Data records
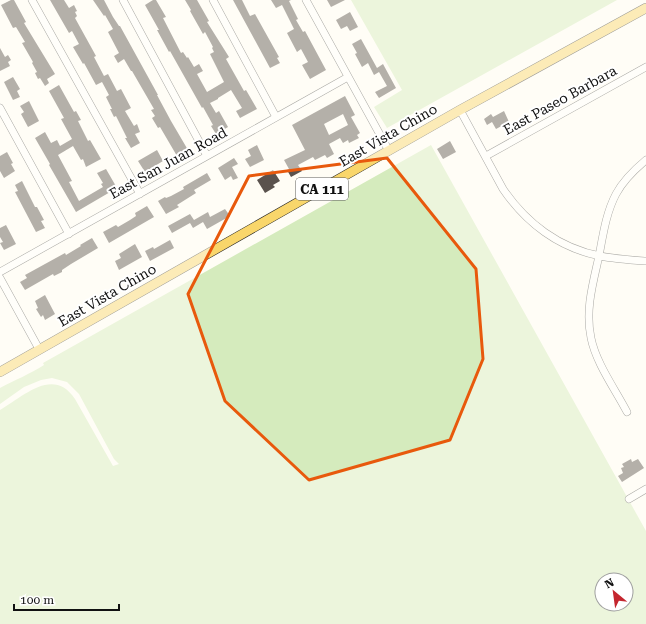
<svg xmlns="http://www.w3.org/2000/svg" width="646" height="624" font-family="'Roboto Serif',serif">
<style>
.green{fill:#d5ebbd;fill-rule:evenodd}
.building{fill:#5a524d;fill-rule:evenodd}
.lines{fill:none;stroke-linecap:round;stroke-linejoin:round}
.minor-casing{stroke:#444;stroke-width:8}
.major-casing{stroke:#222;stroke-width:10}
.minor{stroke:#fff;stroke-width:7}
.major{stroke:#f9d66b;stroke-width:9}
.marked{fill:none;stroke:#e8590c;stroke-width:3;stroke-linejoin:round}
.labels{text-anchor:middle;stroke-width:4;stroke-linejoin:round;paint-order:stroke}
.shield{fill:#fff;stroke:#585858;stroke-width:1}
.shield-label{font-size:13px;font-weight:bold;fill:#111}
.street-label{font-size:14px;fill:#111;stroke:#fff}
</style>
<rect width="100%" height="100%" fill="#fffdf5"/>
<!-- green -->
<path class="green" d="M351 0H617L387 128 374 107 402 90Z
M431 145 646 531V624H0V410C23 397 53 366 75 399L113 466 119 464 114 459 79 394 67 382 52 378 41 380 24 387 0 404V388C15 380 30 374 44 365L43 363ZM602 580H626V604H602Z"/>
<!-- building -->
<path class="building" d="M11 0H14L26 22 24 23 55 74 47 79 49 83 45 86 40 78 38 79 35 73 37 72 32 63 33 62 22 43 25 42 16 27 13 28 1 5Z
M50 0H64L69 8 74 5 77 11 75 12 77 16 75 18 96 56 94 57 104 76 108 74 117 91 121 89 131 108 125 111 134 126 137 124 140 132 135 134 140 143 131 148 125 138H127L116 116 114 117 110 109H112L106 97 109 95 102 82 96 85 84 63 83 64 73 47 79 44 72 31 69 33Z
M93 0H104L113 17 119 26H120L158 95H157L171 121 188 150 177 156 160 127 158 128 152 118 155 116 151 110 154 109 132 71H131L124 59 118 63 114 56 119 53 108 32 113 29 105 15 104 16Z
M153 0H156L166 17 163 18 181 53 183 52 187 58 188 57 194 67 199 64 203 71 197 74 207 92 224 82 210 54 214 52 212 48 213 47 205 32 203 34 190 11 191 10 185 0H197L209 21 207 22 229 57 226 59 244 91 246 90 257 109 240 118 236 111 242 108 231 90 218 98V99L210 103 216 113 219 111 228 127 216 134 211 126 213 125 203 107 202 108 170 51 169 52 157 30H159L145 5Z
M233 0H242L250 16 255 14 279 57 277 58 280 63 270 68Z
M271 0H291L289 1 298 19 296 20 303 32 305 31 326 70 310 79 302 65 308 62 301 49 297 52 287 33 294 29 282 5 276 8Z
M327 0H345L331 7Z
M350 12 358 27 350 31 347 26 341 29 336 20Z
M361 39 377 68 383 64 396 88 379 98 375 92 387 86 379 72 374 75 368 63 362 67 355 54 357 53 352 44Z
M0 48 5 57 8 55 11 60 8 62 10 66 0 71Z
M13 77 20 89 17 91 20 97 13 100 4 82Z
M59 85 74 112 76 111 81 120 78 121 88 141 90 140 101 159 86 167 83 159 81 160 73 146 58 155 72 181 69 182 79 201 103 187 101 184 103 183 97 173 106 169 117 188 76 212 49 165 50 164 35 138 45 132 51 143 57 140 60 146 72 139 61 119 64 118 49 91Z
M345 96 355 115 351 117 360 133 357 135 359 138 349 143 348 140 343 143 340 138 329 144 334 154 327 158 325 155 315 160 313 157 298 165 302 171 291 177 287 170 289 169 284 160 305 150 292 125ZM343 114 348 125 329 135 324 124Z
M29 101 39 121 28 127 21 114 24 112 20 106Z
M504 111 509 122 496 129 492 122 487 125 484 119 491 114 493 117Z
M450 141 456 152 443 159 437 149Z
M257 145 264 160 250 167 245 159 251 156 248 150Z
M157 150 163 161 145 172 138 161Z
M7 152 13 163 11 164 15 171 4 178 0 171V156Z
M234 158 238 164 232 167 238 178 233 180 231 176 225 180 218 168Z
M273 170 280 181 273 185 275 187 265 193 257 180Z
M207 173 211 180 194 190 196 193 177 205 179 207 166 214 158 201 165 197 166 198 171 196 184 189 183 187Z
M22 181 35 207H37L44 220 41 221 45 228 36 232 15 192 18 191 15 185Z
M147 206 154 217 109 243 103 232 116 225 118 227 130 220 136 216 135 213Z
M225 209 230 216 207 229 203 222 193 228 190 223 172 233 168 226 190 214 194 220 208 212 210 217Z
M6 225 16 244 4 250 0 243 3 242 0 237V228Z
M92 238 98 248 71 264 62 270V272L54 276 53 274 25 290 20 282 27 278 25 275 65 253 66 255 81 246 80 245Z
M170 240 174 248 150 261 145 251 153 247 154 249Z
M135 244 142 257 119 270 115 261 121 258 119 254Z
M45 295 55 314 45 320 43 315 41 317 36 309 38 308 35 301Z
M631 459 632 462 638 459 644 468 622 482 618 476 623 473 621 468 624 467 622 464Z"/>
<g class="lines">
<!-- minor casing -->
<g class="minor-casing">
<path id="minor" d="M32 0 140 194
M123 0 207 156
M213 0 276 117
M306 0 389 151
M0 108 69 234
M460 110 503 189C526 223 559 248 600 256 615 259 631 260 646 261
M486 156 646 67
M0 272 348 77
M0 278 39 349
M627 412C615 389 596 363 591 338 585 310 593 283 599 256 603 235 606 213 616 194 623 181 634 170 646 160
M629 499 646 489"/>
</g>
<!-- major casing -->
<g class="major-casing">
<path id="major" d="M0 372 460 110 646 8"/>
</g>
<!-- minor -->
<use href="#minor" class="minor"/>
<!-- major -->
<use href="#major" class="major"/>
</g>
<!-- marked area -->
<path d="M0 0H646V624H0ZM387 158 476 269 483 359 450 440 309 480 225 401 188 294 249 176Z" fill="#fffdf5" fill-opacity=".55" fill-rule="evenodd"/>
<path class="marked" d="M387 158 476 269 483 359 450 440 309 480 225 401 188 294 249 176Z"/>
<g class="labels">
<!-- shield labels -->
<rect class="shield" x="296" y="178" width="52" height="22" rx="3"/>
<g class="shield-label">
<text x="322" y="194">CA 111</text>
</g>
<!-- street labels -->
<g class="street-label">
<text transform="translate(560 100) rotate(-29)" y="5">East Paseo Barbara</text>
<text transform="translate(388 135) rotate(-30)" y="5">East Vista Chino</text>
<text transform="translate(168 163) rotate(-29)" y="5">East San Juan Road</text>
<text transform="translate(107 295) rotate(-30)" y="5">East Vista Chino</text>
</g>
</g>
<!-- north arrow -->
<g transform="translate(614 592) rotate(331)"><circle r="19" fill="#ffffff" stroke="#a0a0a0"/>
<path d="M0-3L7 15L0 10L-7 15Z" fill="#c4262e"/>
<text y="-6" font-size="11" font-weight="bold" text-anchor="middle" fill="#111111">N</text>
</g>
<!-- scale -->
<path d="M14 604v6h105v-6" fill="none" stroke="#111111" stroke-width="2"/>
<text x="20" y="604" font-size="12" fill="#111111" stroke="#ffffff" stroke-width="3" paint-order="stroke">100 m</text>
</svg>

§ **What the exercise asks**
Among the lines above, find those holding "major" and copy each one.

§ **Output**
.major-casing{stroke:#222;stroke-width:10}
.major{stroke:#f9d66b;stroke-width:9}
<!-- major casing -->
<g class="major-casing">
<path id="major" d="M0 372 460 110 646 8"/>
<!-- major -->
<use href="#major" class="major"/>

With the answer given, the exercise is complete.